Revenue shortfalls in India, the major economy hardest hit by the coronavirus pandemic, are likely to force the government to borrow more, but it will only consider monetising its deficit as a last resort, sources familiar with discussions told Reuters. Borrowing plans for the second half of the financial year, ending on March 31, will be reviewed by government and Reserve Bank of India (RBI) officials later this month, the five sources said.
The officials have already discussed the possibility of monetising the debt, whereby the central bank prints money to bridge the fiscal deficit, but they were in no hurry to return to a bad habit India kicked in 1997. "There will definitely be higher borrowing in the current year but whether we will print money, that is not yet decided. We will have to have patience and see how things go," a senior official said.
A senior government official said debt monetization was "not the preferred option right now." "We have seen what some of the countries have done in this regard, but we think that such a move would be the last resort for us," the official added.
Aside from potentially harming India's credit rating, monetisation carries inflation risks that would be politically worrying in a country where voters are extremely sensitive to changes in food prices. The senior government official said the central bank could ease liquidity through open market operations to keep yields in check while helping the government to increase borrowing, already targeted at a record 12 trillion rupees ($163 billion).

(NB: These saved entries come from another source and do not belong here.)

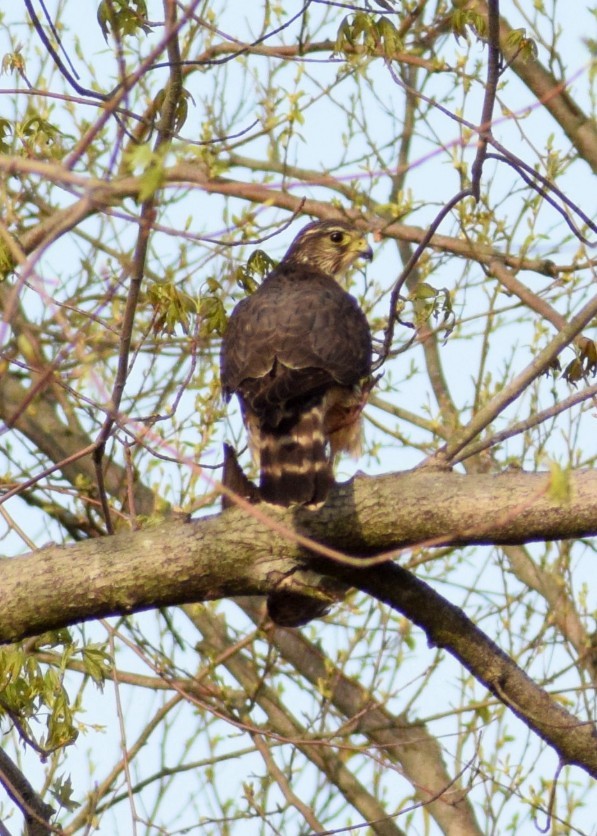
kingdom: Animalia
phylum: Chordata
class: Aves
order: Falconiformes
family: Falconidae
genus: Falco
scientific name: Falco columbarius
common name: Merlin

RBI has pumped in over 11 trillion rupees of liquidity into the market, helping to keep 10-year bond yields below 6% even as the government decided to borrow 70% more than last year as a result of the pandemic. Despite being under one of the strictest lockdowns for over four months India currently has the second highest number of coronavirus cases globally with economic activity curtailed and government revenues severely affected.
India's GDP contracted 23.9% on year in the April-June quarter, with Goldman Sachs now projecting a full-year contraction of 14.8%.
Officials, however, are still pinning some hopes on raising revenue from the sale of the state-owned firms even though they do not expect to meet the target of over 2 trillion rupees for divestment sales this year.
"The dilemma over deficit monetisation is not unique to India," said Radhika Rao, economist with DBS. "The primary challenge is to communicate and ensure that this is a one-off pandemic-induced arrangement and not a recurrent financing line."